Family History Month is Back!

October is a great month in family history. The kids are in school, the weather is colder, and that makes for longer days spent inside doing genealogy.

I admit that most of my genealogy research is done online. Being on the younger side for a genealogist the internet is comfortable for me. I got into my family history just as internet genealogy was really taking off. While I still send away for some records, I have never been in a courthouse (I have plans to though).

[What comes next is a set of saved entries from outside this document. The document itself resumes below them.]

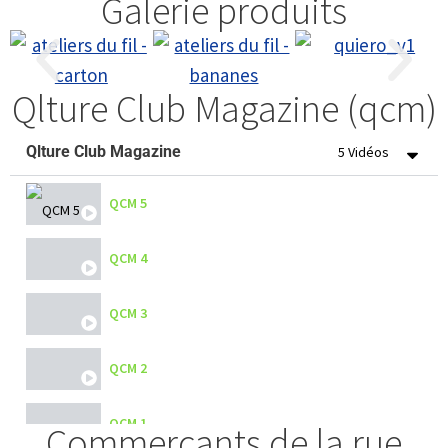
Galerie produits
Qlture Club Magazine (qcm)
Qlture Club Magazine
5 Vidéos
QCM 5
QCM 4
QCM 3
QCM 2
QCM 1
Commerçants de la rue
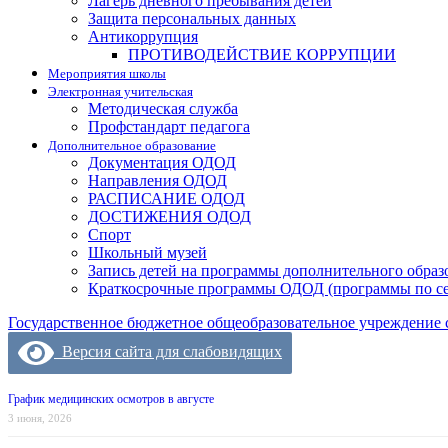
Лагерь дневного пребывания детей
Защита персональных данных
Антикоррупция
ПРОТИВОДЕЙСТВИЕ КОРРУПЦИИ
Мероприятия школы
Электронная учительская
Методическая служба
Профстандарт педагога
Дополнительное образование
Документация ОДОД
Направления ОДОД
РАСПИСАНИЕ ОДОД
ДОСТИЖЕНИЯ ОДОД
Спорт
Школьный музей
Запись детей на программы дополнительного образ
Краткосрочные программы ОДОД (программы по с
Государственное бюджетное общеобразовательное учреждение 
Версия сайта для слабовидящих
График медицинских осмотров в августе
3 июня, 2026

This being family history month, I thought I'd spend some time writing about social networking for genealogists. I will focus mostly on internet networking, because it's what I am most comfortable doing. So here is the series:

Social Networking, Genealogy, and You

First up is FamilySearch.

FamilySearch is known for it's one giant family tree. Much like Wikipedia anyone can log in and make changes. A wiki relies on lots of eyes making corrections and changes to produce as accurate a result as possible. It works in many cases, and the more people using it the better it becomes. It's a crowd-sourced family tree.

Also common to wiki's is the need to attach sources. If you notice on Wikipedia there are usually sources attached at the bottom of the articles. Experts and other interested parties support their claims with outside sources.
The FamilySearch tree is much the same. You can attach sources, and if you make changes you can add a note with the reasons why you made the change. Just like Wikipedia, it isn't good to use the FamilySearch tree as a source cited for your info. But, it is a good jumping off place to help you get started in your search. Be sure to use the sources listed for the information you seek, and cite those as the sources (not the whole tree, just the individual records).

One nice thing about the FamilySearch tree is that you can see who made the changes or added the information and can send them a message. I added my email address in there as well so someone could email me without using the FamilySearch system, but not everyone does that. This message option is good for connecting to other genealogists researching the same lines as you.

FamilySearch also has a Wiki of it's own. The FamilySearch Wiki is a collection of over 82,000 articles on genealogy topics. Like other wiki's we discussed, anyone can add to it or make changes. They have links to tons of resources based on topic or location. This is a great place to start if you are researching in a new location you haven't worked with before. And, if you are an expert in a particular place or topic, or have a great new resource to share, you can add it to the appropriate page.

How do you use FamilySearch to network with other genealogists?